◆ **WHAT TO PRODUCE**
Rewrite the entries, replacing every occurrence of "Majalah" with "Magazine" and leaving all other text unchanged.

◆ **RECORDS PROVIDED**
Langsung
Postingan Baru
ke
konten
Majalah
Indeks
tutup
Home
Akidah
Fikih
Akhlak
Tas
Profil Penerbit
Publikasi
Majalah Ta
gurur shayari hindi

◆ **ANSWER FOR THIS EXERCISE**
Langsung
Postingan Baru
ke
konten
Magazine
Indeks
tutup
Home
Akidah
Fikih
Akhlak
Tas
Profil Penerbit
Publikasi
Magazine Ta
gurur shayari hindi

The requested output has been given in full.